- The Washington Times - Thursday, February 1, 2007

The federal Pell Grant program, which provides college money to low-income families, would receive the largest boost in funding in more than 30 years under President Bush’s 2008 budget plan to be released Monday.

Mr. Bush is proposing to raise the maximum grant level awarded by $550 next year to $4,600, the biggest one-time boost since the program was created in the mid-1970s. His proposal would increase the grants to $5,400 over five years, the largest five-year increase ever.

“Higher education costs have made it more difficult for low- and middle-income families to afford college,” Education Secretary Margaret Spellings said yesterday. “States, institutions and the federal government must work together to increase need-based aid. The president’s call for a Pell Grant increase will achieve this goal.”
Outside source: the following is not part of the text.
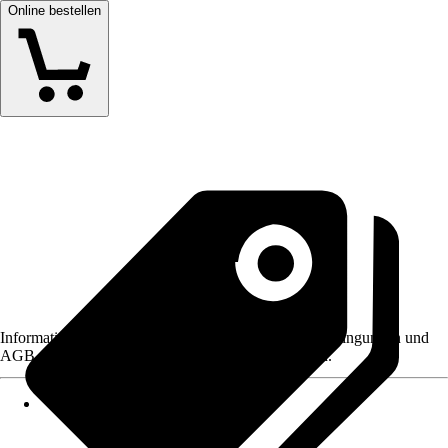
Online bestellen
Informationen des Verkäufers, wie z. B. Rückgabebedingungen und
AGB, finden Sie bei Klick auf den Verkäufernamen.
The proposal probably will meet with skepticism from some conservatives who say the government already is pouring an exorbitant amount of money into higher education.

But the government has been under pressure to help more because rising college costs are making it increasingly difficult for some to attend college. Unlike student loans, the grants do not have to be repaid.

Democrats and some Republicans have long called for such a sizable Pell Grant increase. Sen. Edward M. Kennedy praised Mr. Bush’s proposed increase but said it’s only happening because Democrats are now in charge of Capitol Hill.

“This welcome development shows how a Democratic Congress is changing the nation’s priorities,” said the Massachusetts Democrat, who leads the Senate’s education panel. “For the past five years of Republican control, Congress failed to hold the president accountable for his broken promise to increase Pell Grants.”

Mr. Kennedy said he sent a letter to the administration in October, demanding a Pell Grant increase and complaining that it hadn’t been increased in five years. He also pointed out his own proposal to immediately boost the maximum Pell Grant level to $5,100.

The House earlier this week approved a massive spending bill left over from last year, that also includes a boost for the maximum Pell Grant award — by $260 to $4,310 — which Mr. Bush’s proposal exceeds.

Administration officials wouldn’t say how much their Pell proposal is estimated to cost for five years, indicating that information would be available Monday when the budget is released.

About 5.2 million students receive Pell Grants each year, but the amount of each grant varies by need.

One House Republican aide said Mr. Bush’s Pell proposal will probably be “embraced” by most Republicans, but that ultimately, Congress must find a way to curb the rising cost of college or no amount of financial aid will be enough.

Mrs. Spellings agrees and has been touting reforms recommended by her bipartisan Commission on the Future of Higher Education. She’ll convene a summit next month to discuss the topic and said yesterday that part of reform is demanding more transparency and accountability from colleges and universities.